Remsa bedeutet “Streifen”, also wenn etwas materiell in Streifen ist, Streifen in Mustern heißen ränder. Remsa wird auch die “Streifenkarte” für öffentliche Verkehrsmittel genannt und um die soll es hier gehen, genauer gesagt in Stockholm.

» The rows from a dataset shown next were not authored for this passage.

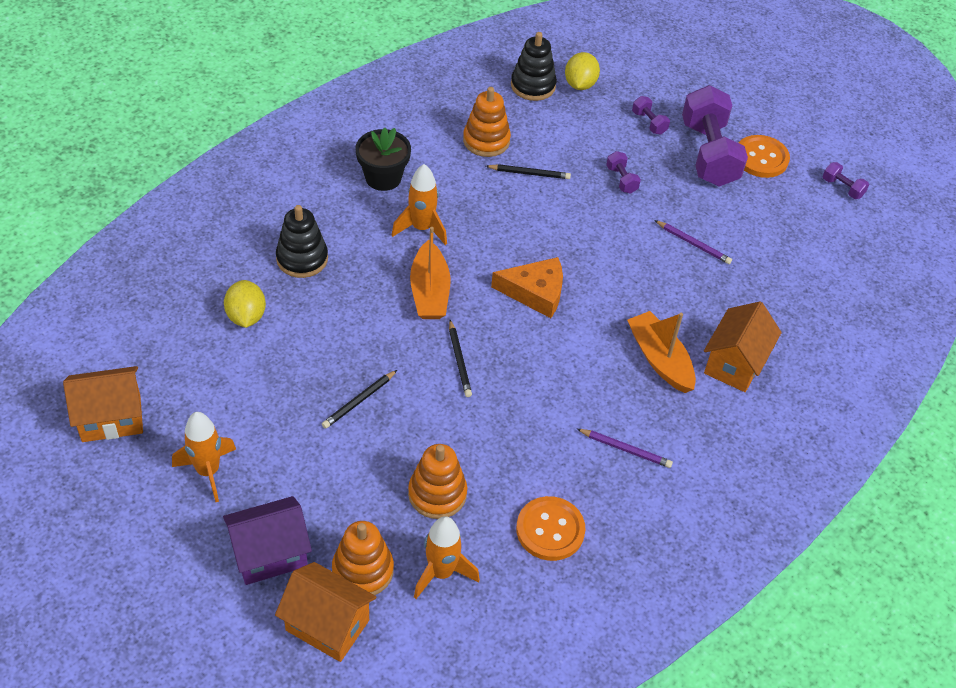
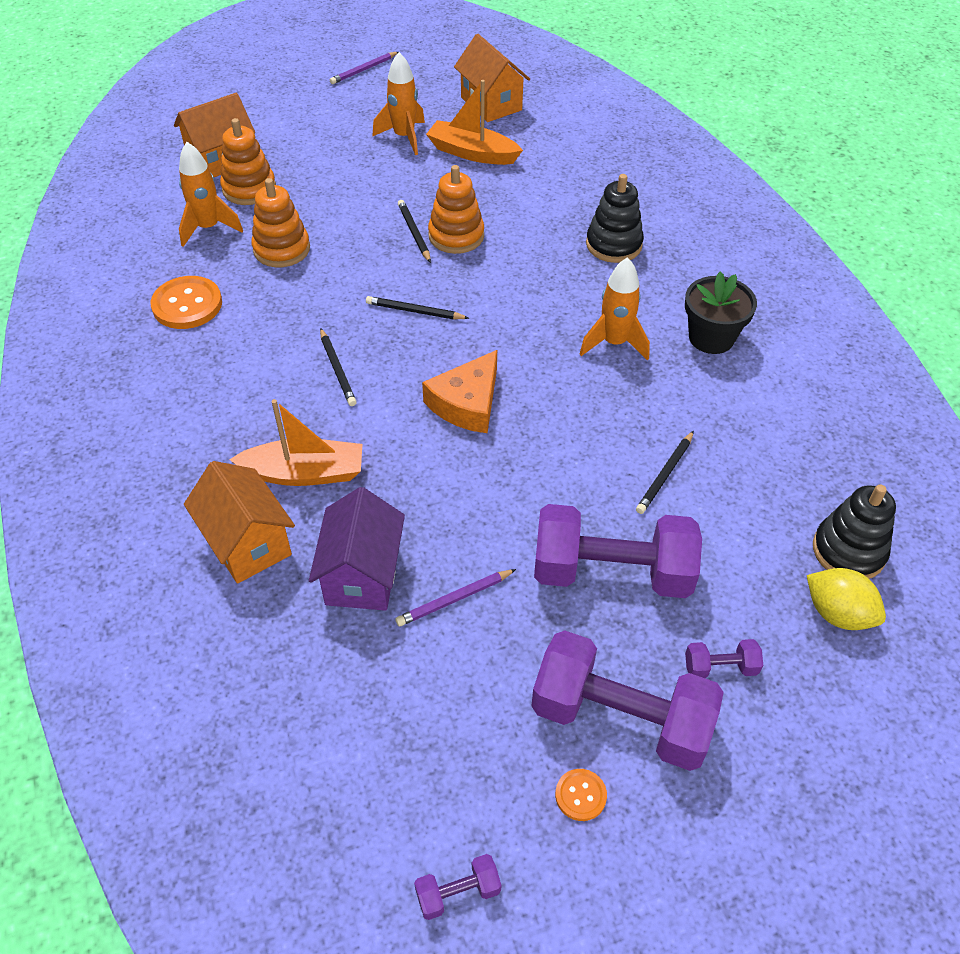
camera: 120 degrees right, 0 degrees up
orange house [63,366,143,442] -> orange house turned 45 degrees counterclockwise [454,34,530,122]
purple house [223,496,312,585] -> purple house moved to [309,487,405,611]
yellow lemon [224,280,266,328] -> none
orange boat [410,227,450,319] -> orange boat moved to [426,80,523,165]
orange stacking toy [463,87,511,157] -> orange stacking toy moved to [428,165,484,254]
purple pencil [577,429,673,468] -> purple pencil moved to [330,52,398,84]
purple dumbbell [606,151,641,194] -> purple dumbbell [534,504,702,598], size x2.36
orange button [739,135,790,178] -> orange button [555,769,607,821], size x0.52
none -> black pencil [320,328,357,406]

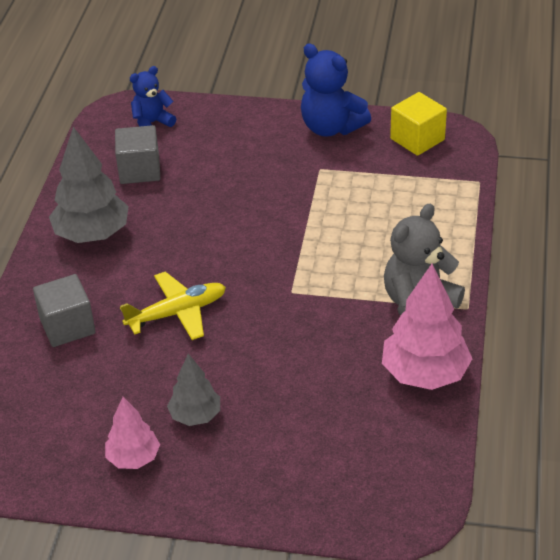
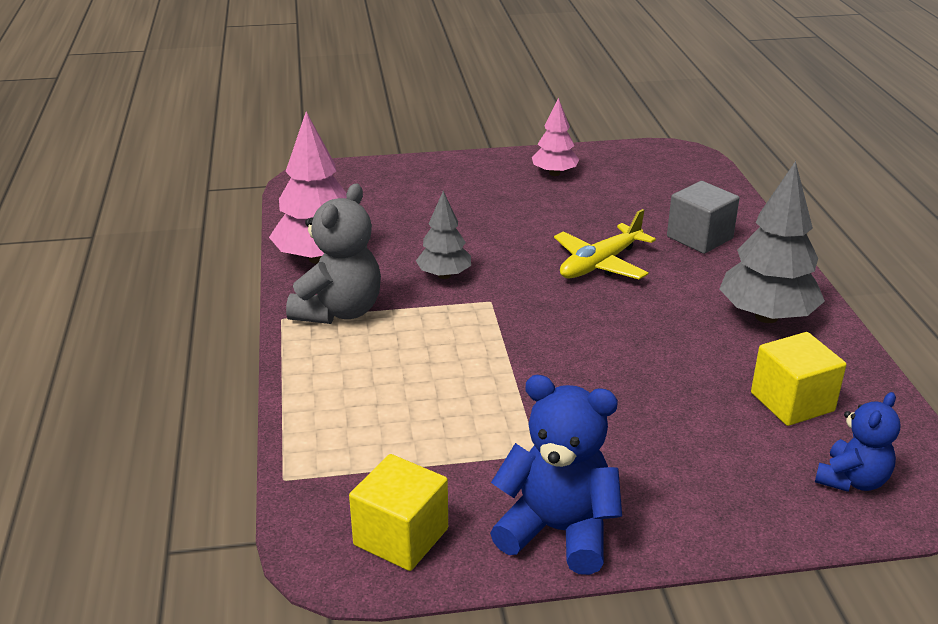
camera: 160 degrees right, 10 degrees down
grey cube [115,125,160,184] -> yellow cube [751,332,847,426]
grey tree [167,354,220,426] -> grey tree moved to [416,191,471,279]

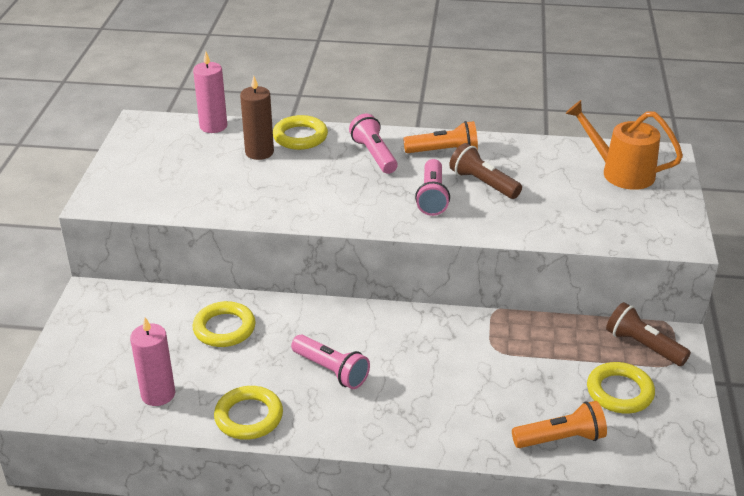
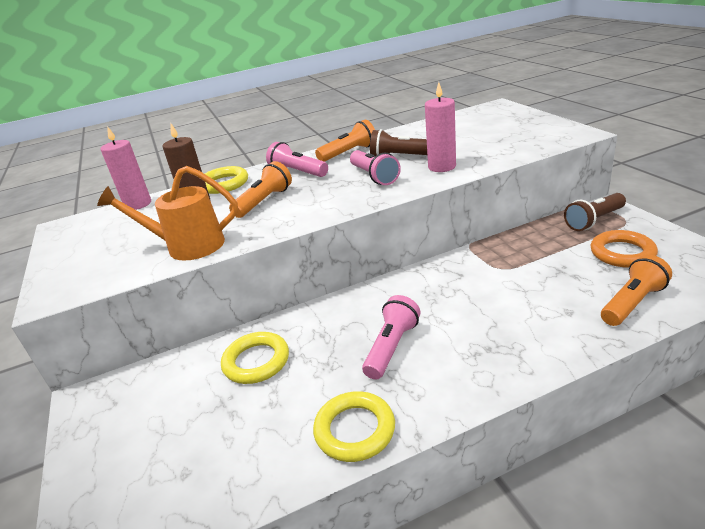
camera: 25 degrees left, 5 degrees down
pink candle [130,317,175,406] -> pink candle moved to [425,82,456,172]
pink flashlight [291,335,370,389] -> pink flashlight turned 75 degrees counterclockwise [362,295,420,380]
orange watering can [566,100,683,190] -> orange watering can moved to [97,166,238,261]
yellow ring [587,362,655,414] -> orange ring [590,230,658,268]
brown flashlight [606,302,691,366] -> brown flashlight turned 45 degrees counterclockwise [564,193,626,231]
none -> orange flashlight [229,161,292,218]

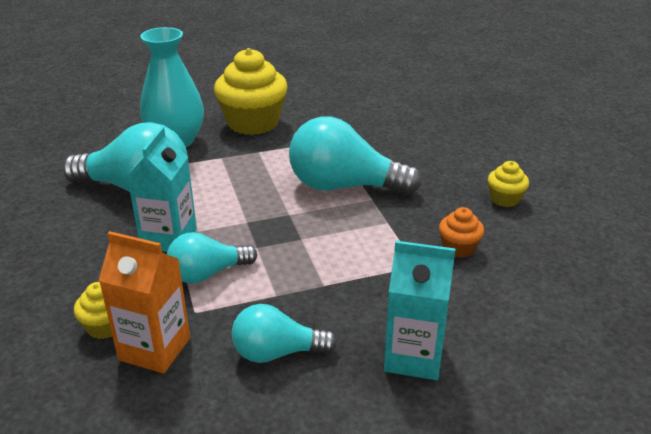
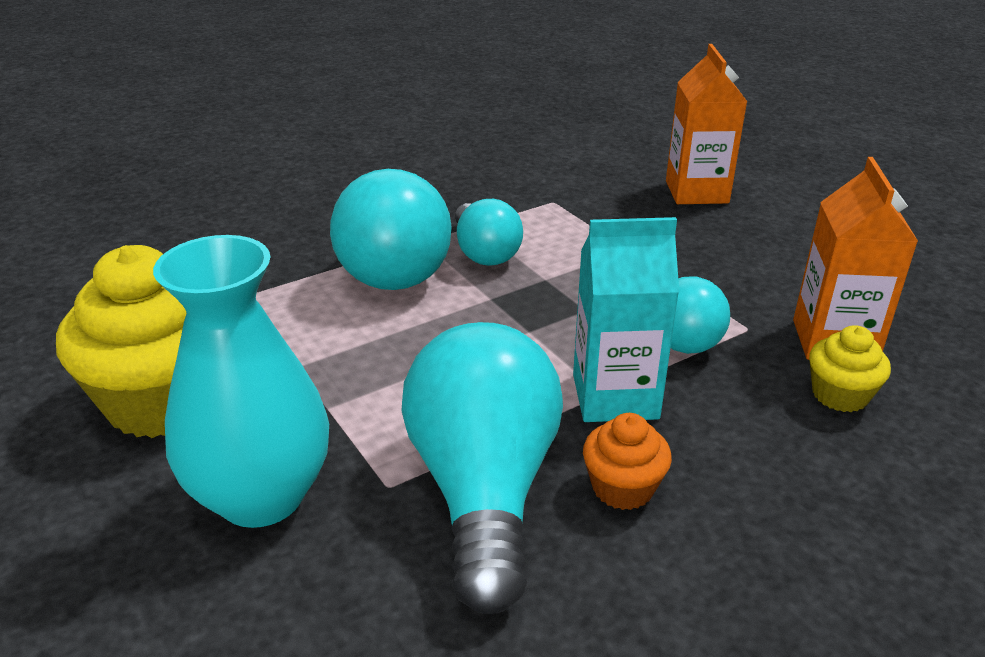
camera: 105 degrees left, 0 degrees up
turquoise light bulb [232,304,337,363] -> turquoise light bulb moved to [455,199,523,266]
turquoise carton [384,241,455,380] -> orange carton [666,44,747,204]
orange cupcake [439,207,484,258] -> orange cupcake moved to [583,413,672,510]
yellow cupcake [488,161,529,207] -> none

Ich kann mir denken, dass er altmodisch erscheint, dieser längliche Papierstreifen mit 16 Feldern, von denen per Stempel zwei bis vier Stück pro Fahrt entwertet werden, je nach dem ob man in einer, zwei oder drei Zonen des Stockholms Lokaltrafik (SL) unterwegs ist. Schließlich ist doch alles andere so hochtechnisiert in Schweden. Seit ein paar Jahren werden die anderen Tickets wie Tages-, Wochen- und Monatskarten auf berührungslose Plastikkarten geladen, die man man an der Sperre im Vorbeigehen an die Lesefläche hält. Es ist geplant, dass diese Karten bald auch die Remsa ersetzen, dies verspätet
sich jedoch bis mindestens nächstes Jahr.

Das ist auch kein Wunder, denn die gute alte Streifenkarte hat einige Vorteile, die sich nur schwer auf die elektronische Karte, die man dann mit einem beliebigen Betrag auflädt, übertragen lassen:

  1. Einfachheit – jeder, inklusive Touristen und älteren Menschen, verstehen das System.
  2. Man sieht, wie oft man noch Fahren kann, bis man nachkaufen muss. Ohne an einen Automaten zu gehen.
  3. Die drei Zonen im SL-Gebiet machen keine Probleme, doch woher soll die Sperre an der U-Bahn wissen, wohin ich will und wieviel sie abbuchen soll?
  4. Man kann zu mehreren auf dem gleichen Streifen fahren.
  5. Streifenkarten sind außerdem anonym und ausfallsicher.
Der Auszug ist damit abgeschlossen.